Please duplicate every line of the material below with no changes, leaving the pictures out of your answer.

(Source material)
"""

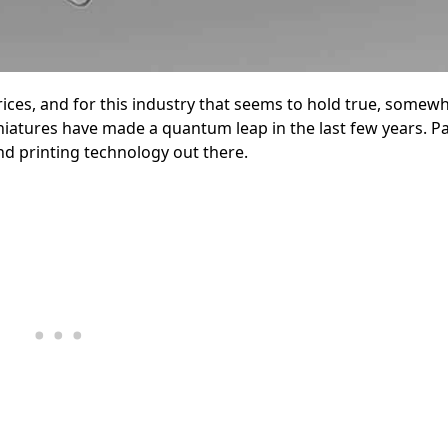
ces, and for this industry that seems to hold true, somewha
atures have made a quantum leap in the last few years. Par
d printing technology out there.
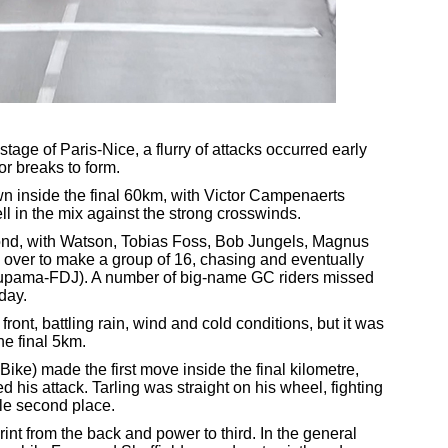
stage of Paris-Nice, a flurry of attacks occurred early
for breaks to form.
 inside the final 60km, with Victor Campenaerts
ell in the mix against the strong crosswinds.
nd, with Watson, Tobias Foss, Bob Jungels, Magnus
over to make a group of 16, chasing and eventually
upama-FDJ). A number of big-name GC riders missed
day.
ront, battling rain, wind and cold conditions, but it was
the final 5km.
e) made the first move inside the final kilometre,
his attack. Tarling was straight on his wheel, fighting
ble second place.
nt from the back and power to third. In the general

"""

* OUTPUT:
ces, and for this industry that seems to hold true, somewha
atures have made a quantum leap in the last few years. Par
d printing technology out there.
stage of Paris-Nice, a flurry of attacks occurred early
for breaks to form.
 inside the final 60km, with Victor Campenaerts
ell in the mix against the strong crosswinds.
nd, with Watson, Tobias Foss, Bob Jungels, Magnus
over to make a group of 16, chasing and eventually
upama-FDJ). A number of big-name GC riders missed
day.
ront, battling rain, wind and cold conditions, but it was
the final 5km.
e) made the first move inside the final kilometre,
his attack. Tarling was straight on his wheel, fighting
ble second place.
nt from the back and power to third. In the general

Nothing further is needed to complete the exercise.